## DOCUMENT EXCERPT
◆ ◆ ◆ ◆ ◆ ◆ ◆
Why a Dead Kennedys Punk Isn't Buying Google's Privacy Deals

(Bloomberg) -- Google had its bad day in Washington but it’s not out of the mosh pit yet.

The Alphabet Inc. unit still has unresolved privacy lawsuits, including one from 2010 over the mining of Wi-Fi data from millions of private homes by its Street View mapping vehicles. The company is waiting on the U.S. Supreme Court to decide whether businesses can continue to settle class-action suits by donating money to interest groups instead of providing direct compensation to those affected.

Such donations are common when it’s impractical to distribute small or even minuscule payouts to giant groups of consumers. But “East Bay” Ray Pepperell, the guitarist from the Dead Kennedys, and David Lowrey, the lead singer from Camper van Beethoven, say the internet behemoth has perverted the process to serve its own interests.

The rock and rollers have teamed up to try to convince the high court that Google has a “shadow” agenda when it funnels millions of dollars to nonprofit advocacy groups in the name of promoting privacy protection instead of paying cash directly to the victims of its intrusions. The problem, Pepperell and Lowrey say, is that groups Google likes to support, including the Electronic Frontier Foundation, or EFF, are “hostile” to copyright protection issues that matter to artists.
◆ ◆ ◆ ◆ ◆ ◆ ◆
(Extracted data records)
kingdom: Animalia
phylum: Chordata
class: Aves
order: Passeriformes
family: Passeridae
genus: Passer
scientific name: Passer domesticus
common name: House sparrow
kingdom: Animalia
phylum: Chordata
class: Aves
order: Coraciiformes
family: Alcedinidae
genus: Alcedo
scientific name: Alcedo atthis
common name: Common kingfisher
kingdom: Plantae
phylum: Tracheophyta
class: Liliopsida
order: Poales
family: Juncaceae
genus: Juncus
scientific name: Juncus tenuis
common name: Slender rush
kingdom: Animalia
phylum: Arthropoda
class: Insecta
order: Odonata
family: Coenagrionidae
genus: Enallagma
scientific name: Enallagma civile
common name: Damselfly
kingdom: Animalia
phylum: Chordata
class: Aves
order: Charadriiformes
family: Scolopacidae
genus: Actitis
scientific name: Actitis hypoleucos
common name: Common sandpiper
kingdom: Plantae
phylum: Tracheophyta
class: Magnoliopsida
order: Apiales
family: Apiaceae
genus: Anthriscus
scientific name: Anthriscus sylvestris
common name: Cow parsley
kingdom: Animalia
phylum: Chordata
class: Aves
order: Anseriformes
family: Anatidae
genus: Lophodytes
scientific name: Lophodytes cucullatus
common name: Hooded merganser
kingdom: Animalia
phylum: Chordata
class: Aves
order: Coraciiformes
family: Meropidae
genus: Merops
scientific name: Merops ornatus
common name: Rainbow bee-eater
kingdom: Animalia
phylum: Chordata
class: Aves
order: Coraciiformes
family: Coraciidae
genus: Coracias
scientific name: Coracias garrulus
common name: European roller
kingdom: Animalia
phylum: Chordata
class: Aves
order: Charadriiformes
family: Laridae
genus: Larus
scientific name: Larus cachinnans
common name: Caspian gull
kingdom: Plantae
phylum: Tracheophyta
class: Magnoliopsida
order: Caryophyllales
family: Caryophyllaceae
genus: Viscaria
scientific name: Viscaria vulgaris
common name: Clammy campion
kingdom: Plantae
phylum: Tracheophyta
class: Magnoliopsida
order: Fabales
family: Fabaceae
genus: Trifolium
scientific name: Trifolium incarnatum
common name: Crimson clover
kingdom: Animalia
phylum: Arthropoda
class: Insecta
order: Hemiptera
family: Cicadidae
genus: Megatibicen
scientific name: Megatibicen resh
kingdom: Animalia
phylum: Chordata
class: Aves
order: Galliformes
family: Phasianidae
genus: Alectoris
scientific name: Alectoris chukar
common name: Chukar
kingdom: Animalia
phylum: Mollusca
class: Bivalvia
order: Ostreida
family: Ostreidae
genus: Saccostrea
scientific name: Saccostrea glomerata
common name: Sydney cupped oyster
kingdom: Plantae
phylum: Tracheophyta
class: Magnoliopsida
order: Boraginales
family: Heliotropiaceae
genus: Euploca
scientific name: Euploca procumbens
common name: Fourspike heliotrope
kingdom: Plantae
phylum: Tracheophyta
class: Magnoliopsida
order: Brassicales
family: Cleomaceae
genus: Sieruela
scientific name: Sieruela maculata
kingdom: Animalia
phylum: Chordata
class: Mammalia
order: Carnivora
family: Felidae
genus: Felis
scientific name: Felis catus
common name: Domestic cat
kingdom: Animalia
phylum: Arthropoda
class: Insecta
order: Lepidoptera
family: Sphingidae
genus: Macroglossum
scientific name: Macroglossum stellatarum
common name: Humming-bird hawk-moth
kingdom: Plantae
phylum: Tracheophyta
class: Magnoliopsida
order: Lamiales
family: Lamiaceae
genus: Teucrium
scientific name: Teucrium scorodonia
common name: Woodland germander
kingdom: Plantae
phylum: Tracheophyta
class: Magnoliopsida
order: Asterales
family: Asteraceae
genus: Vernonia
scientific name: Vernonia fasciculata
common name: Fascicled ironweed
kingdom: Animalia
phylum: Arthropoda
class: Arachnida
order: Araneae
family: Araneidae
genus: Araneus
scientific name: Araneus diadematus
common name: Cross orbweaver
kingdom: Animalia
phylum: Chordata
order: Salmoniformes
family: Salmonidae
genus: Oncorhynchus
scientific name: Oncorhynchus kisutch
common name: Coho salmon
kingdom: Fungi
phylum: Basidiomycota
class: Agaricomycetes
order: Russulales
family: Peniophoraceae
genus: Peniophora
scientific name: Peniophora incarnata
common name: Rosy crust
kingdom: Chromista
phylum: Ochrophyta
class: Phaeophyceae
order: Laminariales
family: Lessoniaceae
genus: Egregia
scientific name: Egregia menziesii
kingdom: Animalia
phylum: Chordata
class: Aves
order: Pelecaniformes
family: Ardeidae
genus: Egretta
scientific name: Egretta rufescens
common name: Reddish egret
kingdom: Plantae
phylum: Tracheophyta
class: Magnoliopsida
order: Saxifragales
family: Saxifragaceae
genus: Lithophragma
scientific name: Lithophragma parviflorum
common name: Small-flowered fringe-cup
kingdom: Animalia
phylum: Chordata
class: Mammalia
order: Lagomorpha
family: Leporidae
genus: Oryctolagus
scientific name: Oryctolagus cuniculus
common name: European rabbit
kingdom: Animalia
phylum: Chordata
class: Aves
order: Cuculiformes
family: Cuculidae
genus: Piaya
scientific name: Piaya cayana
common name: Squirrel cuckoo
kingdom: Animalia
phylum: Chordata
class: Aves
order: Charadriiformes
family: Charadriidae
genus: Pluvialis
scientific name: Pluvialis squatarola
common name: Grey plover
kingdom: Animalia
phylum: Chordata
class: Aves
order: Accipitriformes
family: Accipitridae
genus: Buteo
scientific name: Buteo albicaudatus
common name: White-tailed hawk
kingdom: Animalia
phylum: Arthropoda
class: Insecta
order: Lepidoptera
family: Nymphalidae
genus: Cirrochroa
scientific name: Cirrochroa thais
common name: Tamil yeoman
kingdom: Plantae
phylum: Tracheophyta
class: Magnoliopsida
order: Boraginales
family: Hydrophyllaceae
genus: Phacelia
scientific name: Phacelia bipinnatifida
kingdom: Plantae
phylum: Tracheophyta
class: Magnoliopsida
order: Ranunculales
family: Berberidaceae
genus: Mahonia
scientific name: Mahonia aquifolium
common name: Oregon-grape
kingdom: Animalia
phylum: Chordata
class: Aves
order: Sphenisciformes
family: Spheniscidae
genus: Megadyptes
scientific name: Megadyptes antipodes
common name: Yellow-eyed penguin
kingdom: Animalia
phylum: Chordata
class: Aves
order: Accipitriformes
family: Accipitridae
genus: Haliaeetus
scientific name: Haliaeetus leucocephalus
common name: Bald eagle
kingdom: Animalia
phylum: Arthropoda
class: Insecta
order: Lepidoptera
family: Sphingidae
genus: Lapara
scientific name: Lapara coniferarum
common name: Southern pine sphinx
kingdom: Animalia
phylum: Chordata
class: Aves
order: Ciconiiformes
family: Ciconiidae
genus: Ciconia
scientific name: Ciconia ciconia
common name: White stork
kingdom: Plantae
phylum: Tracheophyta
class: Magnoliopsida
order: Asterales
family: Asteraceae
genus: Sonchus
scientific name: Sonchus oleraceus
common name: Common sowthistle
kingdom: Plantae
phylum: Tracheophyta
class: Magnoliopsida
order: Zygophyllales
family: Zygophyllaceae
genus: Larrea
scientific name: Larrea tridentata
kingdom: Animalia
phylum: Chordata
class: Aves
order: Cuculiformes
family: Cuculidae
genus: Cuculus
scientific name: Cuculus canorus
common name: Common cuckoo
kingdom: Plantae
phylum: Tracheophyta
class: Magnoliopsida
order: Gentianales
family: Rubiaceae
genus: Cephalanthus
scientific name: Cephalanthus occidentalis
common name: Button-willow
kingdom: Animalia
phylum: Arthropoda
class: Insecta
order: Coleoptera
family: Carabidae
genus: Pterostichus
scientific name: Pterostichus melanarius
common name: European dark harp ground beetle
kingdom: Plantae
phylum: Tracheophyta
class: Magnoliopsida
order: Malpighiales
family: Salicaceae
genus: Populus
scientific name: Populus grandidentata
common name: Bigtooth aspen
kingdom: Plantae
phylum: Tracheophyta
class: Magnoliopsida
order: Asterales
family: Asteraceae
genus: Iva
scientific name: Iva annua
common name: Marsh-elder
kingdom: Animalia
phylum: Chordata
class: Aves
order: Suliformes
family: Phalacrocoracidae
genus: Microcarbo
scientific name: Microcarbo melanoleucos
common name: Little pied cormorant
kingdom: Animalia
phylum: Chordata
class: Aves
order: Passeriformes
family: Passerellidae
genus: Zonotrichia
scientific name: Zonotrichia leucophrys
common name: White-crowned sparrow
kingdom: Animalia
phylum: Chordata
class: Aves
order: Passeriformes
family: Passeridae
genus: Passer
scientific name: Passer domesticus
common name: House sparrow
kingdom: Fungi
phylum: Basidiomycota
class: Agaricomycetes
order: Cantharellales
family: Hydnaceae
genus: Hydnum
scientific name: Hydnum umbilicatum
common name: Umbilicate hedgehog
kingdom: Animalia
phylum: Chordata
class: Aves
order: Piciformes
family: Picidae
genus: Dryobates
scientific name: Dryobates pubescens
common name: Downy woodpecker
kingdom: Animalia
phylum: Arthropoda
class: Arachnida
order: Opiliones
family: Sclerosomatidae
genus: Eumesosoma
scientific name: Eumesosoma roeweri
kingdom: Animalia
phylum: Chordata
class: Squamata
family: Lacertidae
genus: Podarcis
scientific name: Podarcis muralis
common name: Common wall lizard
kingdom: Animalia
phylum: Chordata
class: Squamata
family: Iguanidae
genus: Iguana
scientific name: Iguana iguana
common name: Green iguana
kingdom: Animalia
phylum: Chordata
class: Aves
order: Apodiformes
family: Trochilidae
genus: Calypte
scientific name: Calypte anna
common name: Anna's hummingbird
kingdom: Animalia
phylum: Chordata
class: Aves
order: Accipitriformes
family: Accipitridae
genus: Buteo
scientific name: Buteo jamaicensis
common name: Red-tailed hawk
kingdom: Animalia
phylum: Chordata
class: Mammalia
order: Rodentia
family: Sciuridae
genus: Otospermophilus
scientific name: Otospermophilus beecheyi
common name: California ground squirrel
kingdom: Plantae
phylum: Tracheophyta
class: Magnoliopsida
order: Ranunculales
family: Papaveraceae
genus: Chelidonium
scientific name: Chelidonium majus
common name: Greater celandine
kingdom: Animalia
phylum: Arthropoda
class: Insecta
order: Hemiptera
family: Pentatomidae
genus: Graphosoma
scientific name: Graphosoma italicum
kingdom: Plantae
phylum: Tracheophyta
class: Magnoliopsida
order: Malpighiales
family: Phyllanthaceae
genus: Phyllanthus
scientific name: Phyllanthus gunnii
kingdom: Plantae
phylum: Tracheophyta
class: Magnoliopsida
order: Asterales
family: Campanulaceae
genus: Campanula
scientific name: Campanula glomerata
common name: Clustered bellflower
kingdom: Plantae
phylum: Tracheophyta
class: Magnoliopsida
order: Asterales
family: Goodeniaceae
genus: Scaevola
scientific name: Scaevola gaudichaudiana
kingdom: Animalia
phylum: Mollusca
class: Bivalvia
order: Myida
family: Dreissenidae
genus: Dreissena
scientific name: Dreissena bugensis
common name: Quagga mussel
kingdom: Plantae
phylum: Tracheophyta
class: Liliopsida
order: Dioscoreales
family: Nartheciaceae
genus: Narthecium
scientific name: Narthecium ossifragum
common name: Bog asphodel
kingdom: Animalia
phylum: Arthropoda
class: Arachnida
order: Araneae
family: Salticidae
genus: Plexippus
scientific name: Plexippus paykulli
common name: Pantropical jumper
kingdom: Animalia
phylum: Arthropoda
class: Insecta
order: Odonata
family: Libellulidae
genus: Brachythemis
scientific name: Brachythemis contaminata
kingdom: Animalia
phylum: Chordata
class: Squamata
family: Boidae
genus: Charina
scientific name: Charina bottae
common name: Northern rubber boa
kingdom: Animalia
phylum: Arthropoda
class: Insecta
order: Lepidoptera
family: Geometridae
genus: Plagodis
◆ ◆ ◆ ◆ ◆ ◆ ◆
## REQUIREMENT 1
Summarize the article on Google's privacy deals in two sentences.
## REQUIREMENT 2
Update the listing by replacing "common name" with "vernacular name" in everything from the line containing "genus: Megatibicen" down to the line containing "family: Cleomaceae", and give back only those lines with all else unchanged.
The article and the listing come from separate sources.

## COMPLETE OUTPUT 1
Google still faces unresolved privacy lawsuits, including one from 2010 over its Street View vehicles mining Wi-Fi data from millions of private homes, and it is waiting on the U.S. Supreme Court to decide whether businesses can settle class actions by donating to interest groups instead of compensating those affected. Dead Kennedys guitarist "East Bay" Ray Pepperell and Camper van Beethoven singer David Lowrey argue that Google has a "shadow" agenda in funding groups such as the EFF, which they say are "hostile" to copyright protection issues that matter to artists.

## COMPLETE OUTPUT 2
genus: Megatibicen
scientific name: Megatibicen resh
kingdom: Animalia
phylum: Chordata
class: Aves
order: Galliformes
family: Phasianidae
genus: Alectoris
scientific name: Alectoris chukar
vernacular name: Chukar
kingdom: Animalia
phylum: Mollusca
class: Bivalvia
order: Ostreida
family: Ostreidae
genus: Saccostrea
scientific name: Saccostrea glomerata
vernacular name: Sydney cupped oyster
kingdom: Plantae
phylum: Tracheophyta
class: Magnoliopsida
order: Boraginales
family: Heliotropiaceae
genus: Euploca
scientific name: Euploca procumbens
vernacular name: Fourspike heliotrope
kingdom: Plantae
phylum: Tracheophyta
class: Magnoliopsida
order: Brassicales
family: Cleomaceae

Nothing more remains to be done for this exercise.